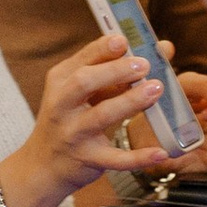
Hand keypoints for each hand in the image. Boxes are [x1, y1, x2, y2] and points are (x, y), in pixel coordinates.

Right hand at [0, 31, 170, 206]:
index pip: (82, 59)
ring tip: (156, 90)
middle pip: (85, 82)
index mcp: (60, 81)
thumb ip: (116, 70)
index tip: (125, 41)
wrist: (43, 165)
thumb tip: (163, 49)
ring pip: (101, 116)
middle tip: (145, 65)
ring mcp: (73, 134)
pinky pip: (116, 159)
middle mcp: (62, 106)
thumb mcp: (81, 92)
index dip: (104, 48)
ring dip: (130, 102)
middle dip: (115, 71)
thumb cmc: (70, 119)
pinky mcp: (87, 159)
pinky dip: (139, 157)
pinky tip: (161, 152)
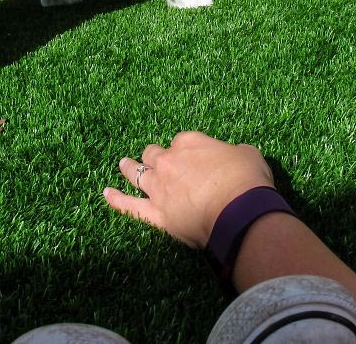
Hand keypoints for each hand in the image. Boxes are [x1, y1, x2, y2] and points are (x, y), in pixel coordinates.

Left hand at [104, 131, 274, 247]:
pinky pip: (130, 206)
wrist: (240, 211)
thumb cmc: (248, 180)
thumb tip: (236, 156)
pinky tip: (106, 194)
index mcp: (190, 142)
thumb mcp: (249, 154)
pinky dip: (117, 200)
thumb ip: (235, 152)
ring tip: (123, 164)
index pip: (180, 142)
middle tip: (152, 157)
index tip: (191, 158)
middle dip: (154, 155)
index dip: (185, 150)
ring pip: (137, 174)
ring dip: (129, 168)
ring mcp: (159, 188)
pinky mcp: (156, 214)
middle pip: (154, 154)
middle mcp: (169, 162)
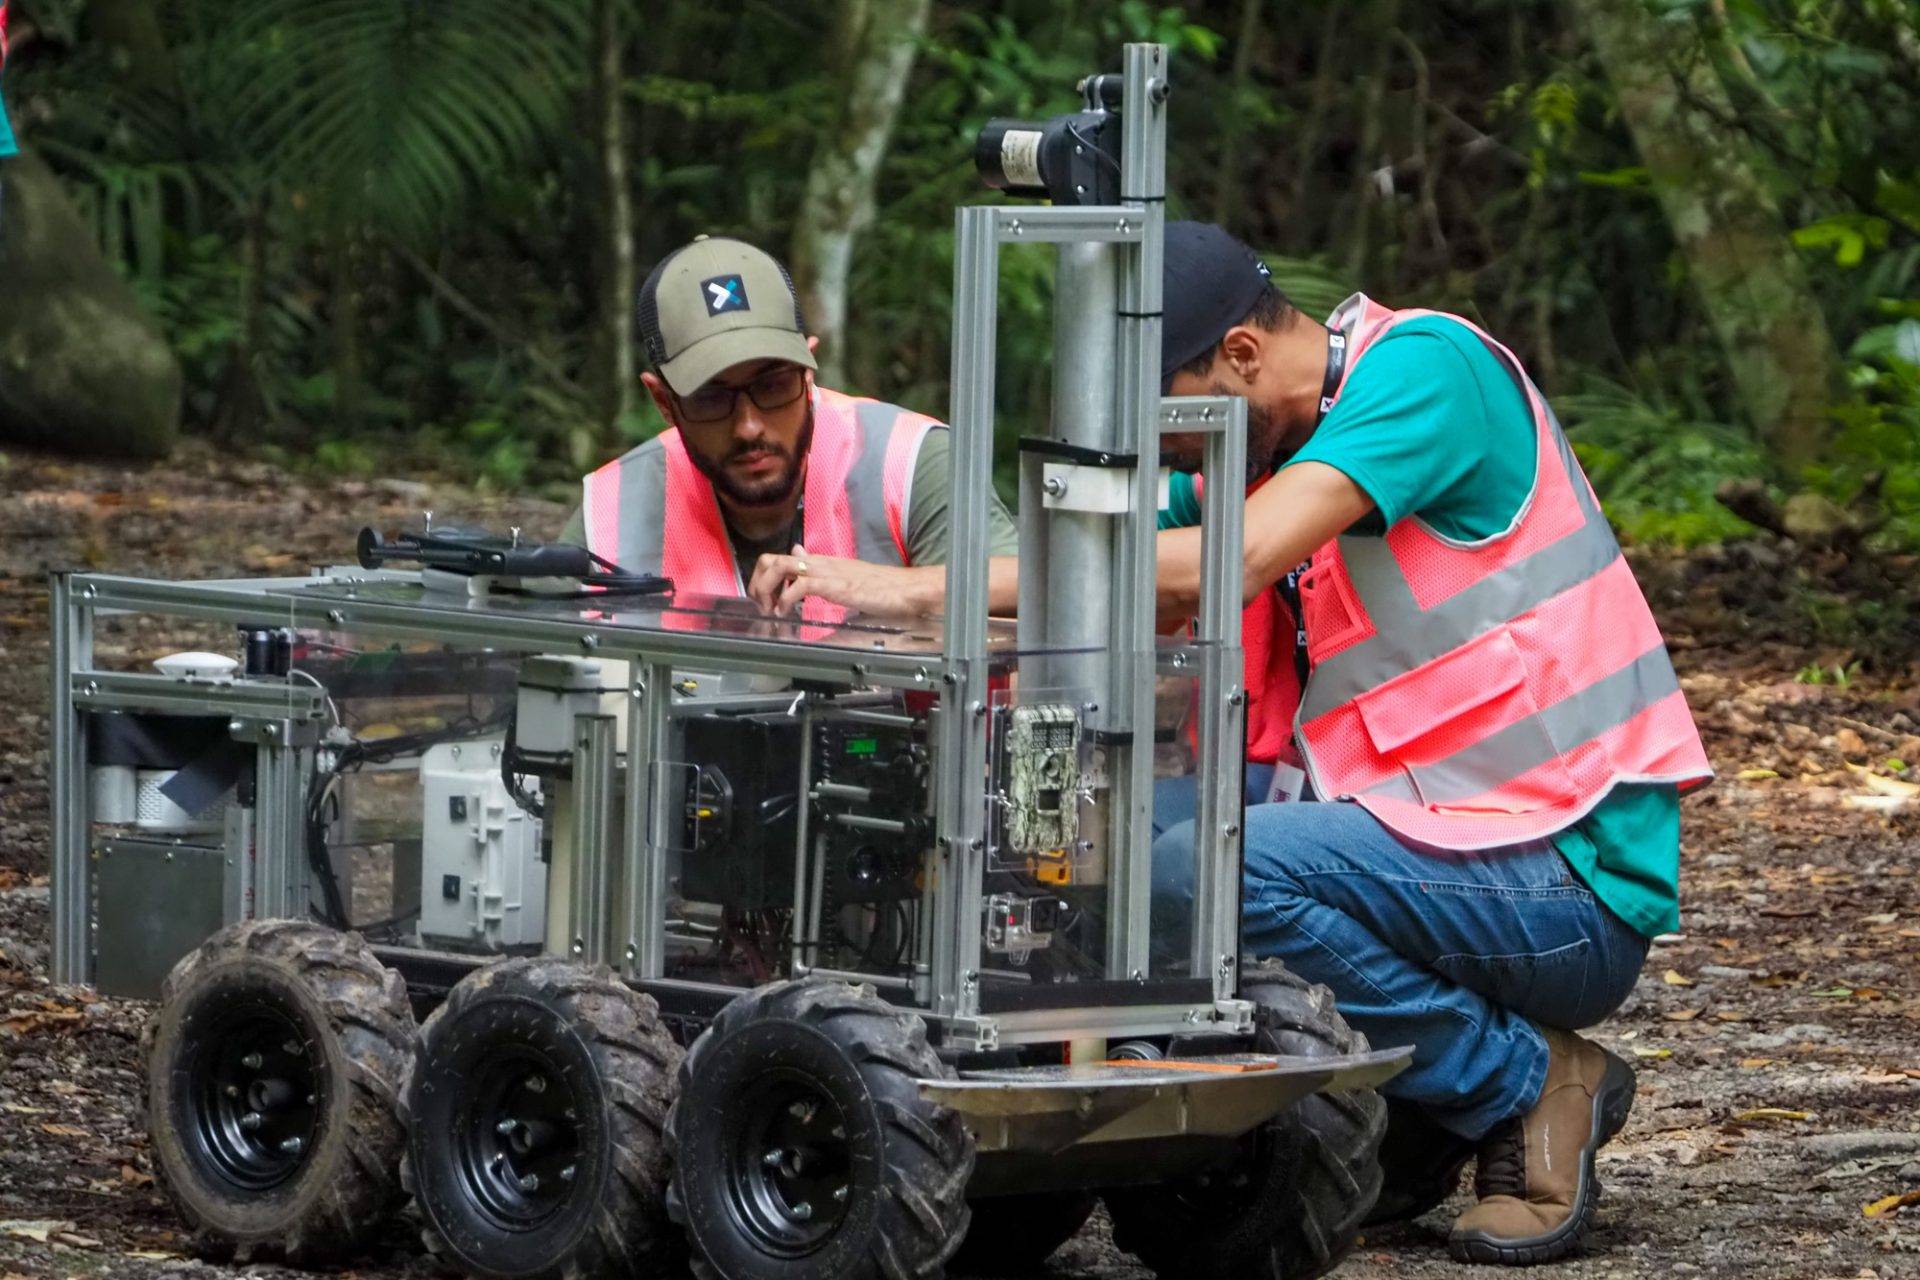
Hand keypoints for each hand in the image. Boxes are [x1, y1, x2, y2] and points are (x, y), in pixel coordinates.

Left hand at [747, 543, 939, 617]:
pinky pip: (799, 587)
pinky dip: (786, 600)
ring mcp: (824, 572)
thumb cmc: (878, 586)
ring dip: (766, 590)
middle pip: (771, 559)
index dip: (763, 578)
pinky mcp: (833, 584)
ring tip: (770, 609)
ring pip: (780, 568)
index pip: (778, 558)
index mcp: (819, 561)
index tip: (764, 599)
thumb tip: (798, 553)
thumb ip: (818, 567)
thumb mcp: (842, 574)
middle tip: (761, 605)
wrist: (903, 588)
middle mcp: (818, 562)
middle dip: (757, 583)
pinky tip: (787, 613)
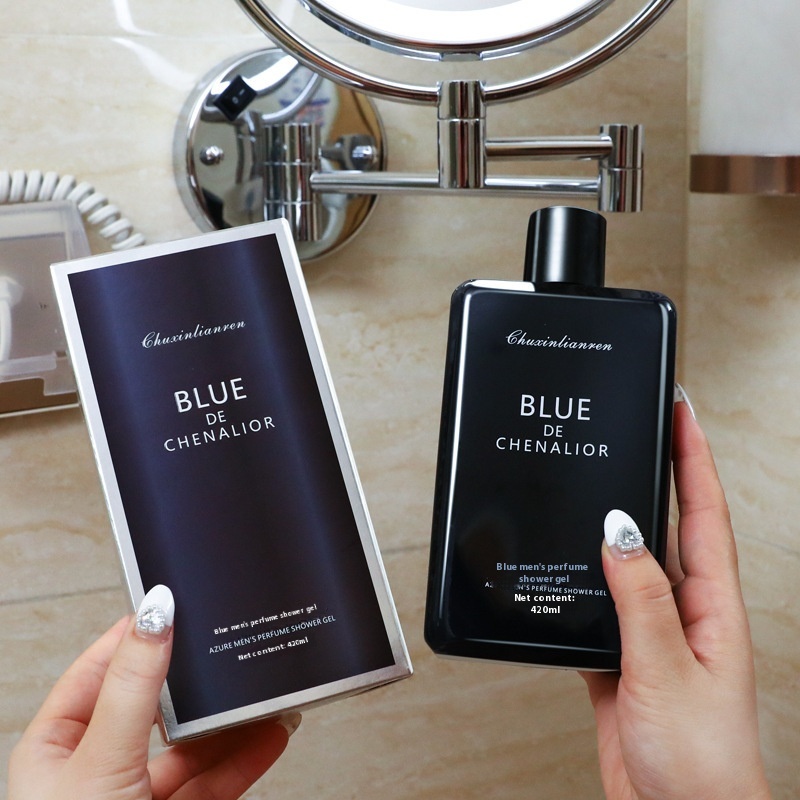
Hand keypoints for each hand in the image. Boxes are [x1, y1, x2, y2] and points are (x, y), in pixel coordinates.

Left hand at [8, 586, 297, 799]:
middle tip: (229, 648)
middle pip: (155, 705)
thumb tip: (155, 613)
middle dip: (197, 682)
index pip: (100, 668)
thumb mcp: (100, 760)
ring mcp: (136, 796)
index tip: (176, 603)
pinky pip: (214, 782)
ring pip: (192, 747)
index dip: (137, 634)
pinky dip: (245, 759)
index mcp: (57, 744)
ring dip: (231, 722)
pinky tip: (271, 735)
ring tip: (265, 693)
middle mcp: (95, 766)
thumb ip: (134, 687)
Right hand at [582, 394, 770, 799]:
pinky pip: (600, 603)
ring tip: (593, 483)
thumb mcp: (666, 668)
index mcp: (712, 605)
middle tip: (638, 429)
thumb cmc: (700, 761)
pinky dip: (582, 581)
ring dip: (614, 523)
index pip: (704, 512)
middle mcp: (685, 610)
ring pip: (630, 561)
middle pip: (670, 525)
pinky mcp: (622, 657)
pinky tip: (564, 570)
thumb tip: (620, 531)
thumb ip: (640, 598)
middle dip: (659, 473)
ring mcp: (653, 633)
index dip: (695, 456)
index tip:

+ + +

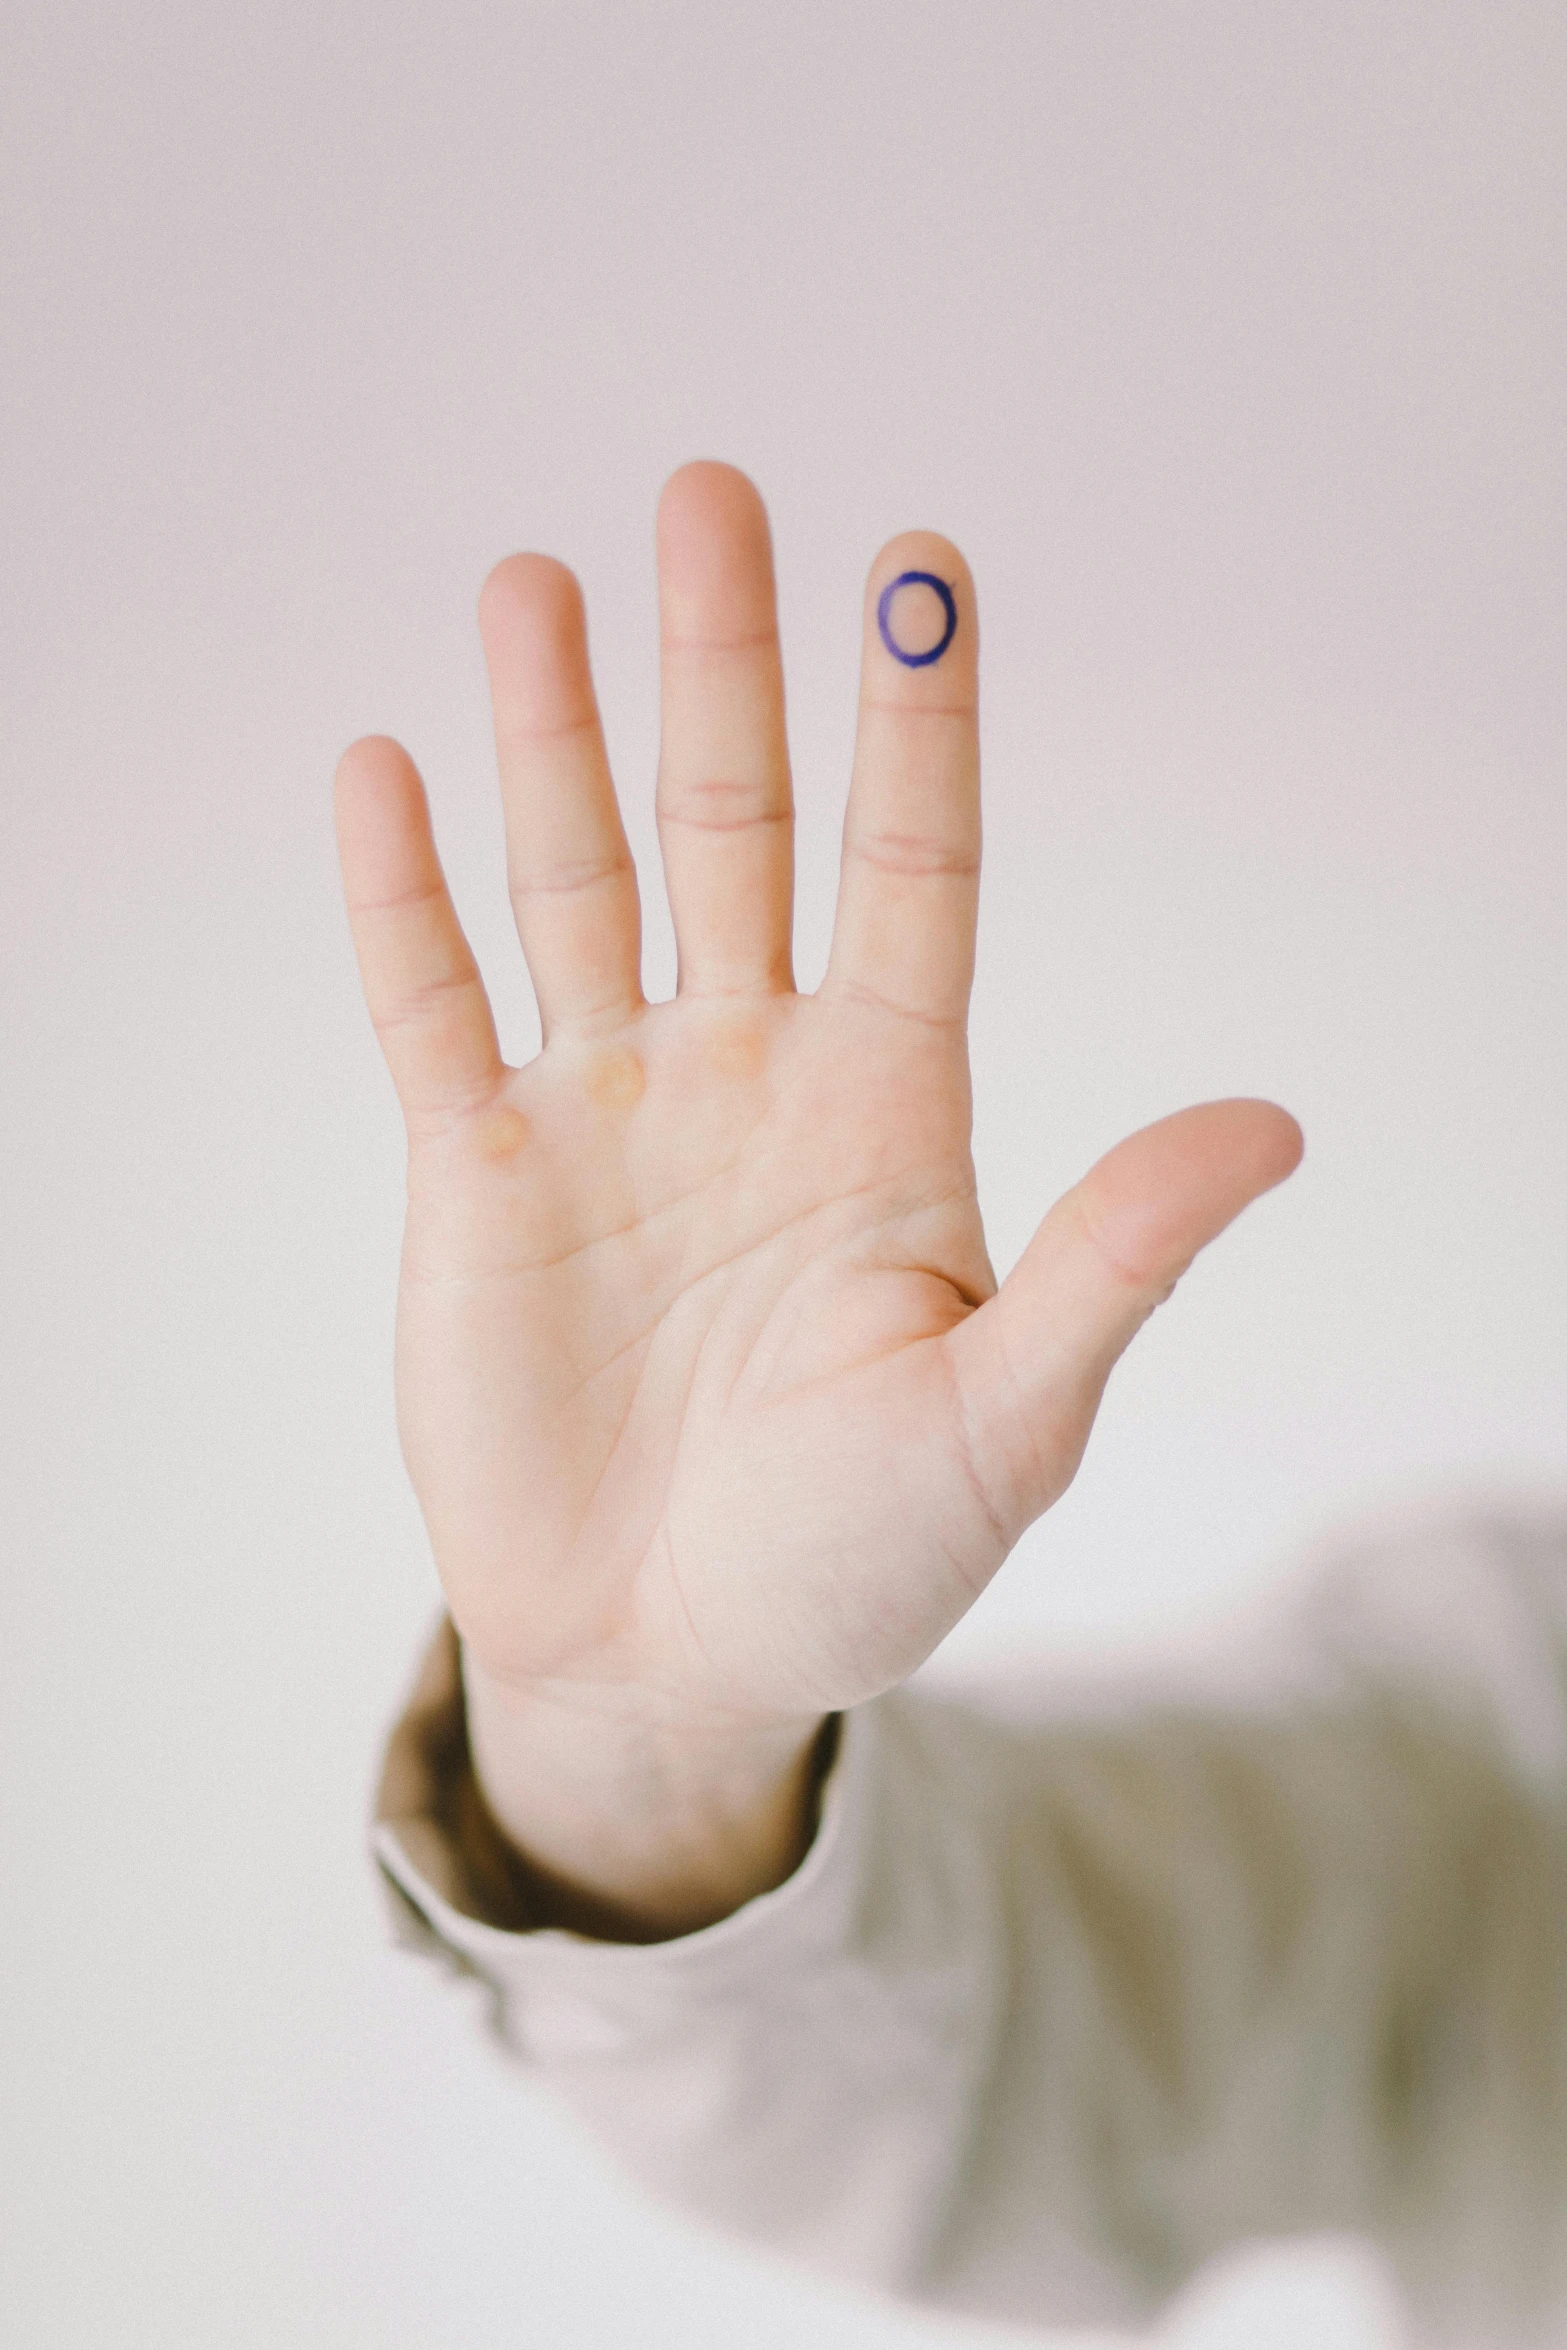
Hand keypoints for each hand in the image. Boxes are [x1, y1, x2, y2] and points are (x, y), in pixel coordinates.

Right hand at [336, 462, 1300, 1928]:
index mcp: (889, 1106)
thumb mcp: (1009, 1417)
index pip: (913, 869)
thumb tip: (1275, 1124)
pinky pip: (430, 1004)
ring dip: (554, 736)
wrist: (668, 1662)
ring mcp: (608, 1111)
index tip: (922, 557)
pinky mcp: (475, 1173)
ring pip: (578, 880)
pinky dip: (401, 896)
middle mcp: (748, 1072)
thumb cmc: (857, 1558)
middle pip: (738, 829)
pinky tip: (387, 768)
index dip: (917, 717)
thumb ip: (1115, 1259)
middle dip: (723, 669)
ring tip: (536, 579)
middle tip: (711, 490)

+ + +

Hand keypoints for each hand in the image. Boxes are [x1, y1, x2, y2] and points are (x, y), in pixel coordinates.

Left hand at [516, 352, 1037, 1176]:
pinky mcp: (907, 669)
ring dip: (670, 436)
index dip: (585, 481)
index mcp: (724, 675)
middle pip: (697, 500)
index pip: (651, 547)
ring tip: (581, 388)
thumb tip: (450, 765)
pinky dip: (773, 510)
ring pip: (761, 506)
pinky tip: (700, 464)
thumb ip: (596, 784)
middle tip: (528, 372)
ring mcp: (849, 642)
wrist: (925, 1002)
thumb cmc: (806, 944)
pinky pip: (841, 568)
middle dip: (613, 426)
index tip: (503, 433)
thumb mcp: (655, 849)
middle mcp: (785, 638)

+ + +

### Task details:
Exactly as written above, retype the lines starting at the one holding "pinky tip: (787, 613)" and ending at the one holding "pinky pip: (600, 603)", both included, but not the pictures.

### Finished exercise:
pinky tip: (787, 613)
Hand keypoints for each hand in the image. Boxes are [x1, y1, x2, y2] and points are (x, y), in pixel coordinates.

Left hand at [8, 586, 297, 799]:
middle tip: (229, 648)
middle pip: (155, 705)
thumb tip: (155, 613)
middle dip: (197, 682)
index pip: (100, 668)
thumb mcp: (100, 760)
ring mcp: (136, 796)
index tip: (176, 603)
pinky pip: (214, 782)
ring pip: (192, 747)
index dip: (137, 634)
pinky dip: (245, 759)
index mcp: (57, 744)
ring dip: (231, 722)
pinky tip: (271, 735)
ring tip: (265, 693)
middle mcp: (95, 766)
thumb ip: (134, 687)
Right hand at [582, 394, 770, 799]:
pinky pip: (600, 603)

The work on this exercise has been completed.